Action item
In the data below, find the line with "2: (85, 22)" and the line with "18: (53, 151)", then restate both and every line between them exactly, minus the pictures.

Records to process
┌──

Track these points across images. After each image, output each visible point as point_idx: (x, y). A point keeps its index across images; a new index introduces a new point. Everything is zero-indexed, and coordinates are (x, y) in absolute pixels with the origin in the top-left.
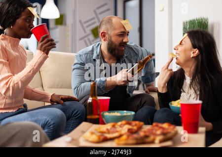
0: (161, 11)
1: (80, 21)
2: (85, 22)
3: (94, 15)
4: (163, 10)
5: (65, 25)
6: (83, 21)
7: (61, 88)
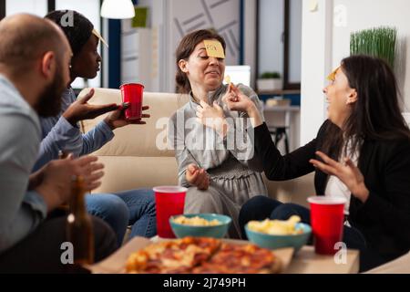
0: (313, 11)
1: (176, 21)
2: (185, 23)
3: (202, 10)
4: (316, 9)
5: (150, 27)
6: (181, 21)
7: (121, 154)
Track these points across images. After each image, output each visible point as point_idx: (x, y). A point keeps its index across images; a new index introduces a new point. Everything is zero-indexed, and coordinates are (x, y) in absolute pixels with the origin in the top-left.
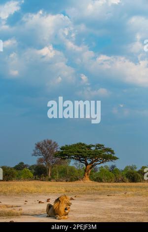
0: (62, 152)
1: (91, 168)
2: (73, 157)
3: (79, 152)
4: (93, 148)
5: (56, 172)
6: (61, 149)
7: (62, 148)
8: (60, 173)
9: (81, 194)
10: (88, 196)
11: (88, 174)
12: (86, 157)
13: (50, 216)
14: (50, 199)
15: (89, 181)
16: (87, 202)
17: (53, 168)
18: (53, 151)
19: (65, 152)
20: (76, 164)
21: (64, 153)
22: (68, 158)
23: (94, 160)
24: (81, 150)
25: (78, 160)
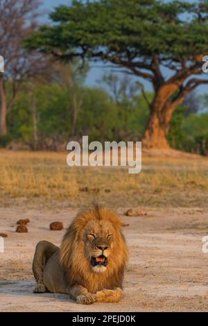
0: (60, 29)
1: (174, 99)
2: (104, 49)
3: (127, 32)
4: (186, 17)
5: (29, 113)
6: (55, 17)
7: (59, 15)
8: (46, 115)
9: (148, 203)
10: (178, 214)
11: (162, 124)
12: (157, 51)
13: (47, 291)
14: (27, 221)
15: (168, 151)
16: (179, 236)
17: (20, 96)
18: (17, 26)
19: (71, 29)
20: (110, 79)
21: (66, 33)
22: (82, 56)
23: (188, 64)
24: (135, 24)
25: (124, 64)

└──

Exercise solution
2: (85, 22)
3: (94, 15)
4: (163, 10)
5: (65, 25)
6: (83, 21)
7: (61, 88)
0: (313, 11)
1: (176, 21)
2: (185, 23)
3: (202, 10)
4: (316, 9)
5: (150, 27)
6: (181, 21)
7: (121, 154)
Track these points across images. After each image, output each visible point as point_idx: (x, y). A point keeps its index across images; a new index introduces a new point. Everything is zero-indexed, and coordinates are (x, y) in absolute pixels with the origin in the top-left.
0: (62, 152)
1: (91, 168)
2: (73, 157)
3: (79, 152)
4: (93, 148)
5: (56, 172)
6: (61, 149)
7: (62, 148)
8: (60, 173)
9: (81, 194)
10: (88, 196)
11: (88, 174)
12: (86, 157)
13: (50, 216)
14: (50, 199)
15: (89, 181)
16: (87, 202)
17: (53, 168)
18: (53, 151)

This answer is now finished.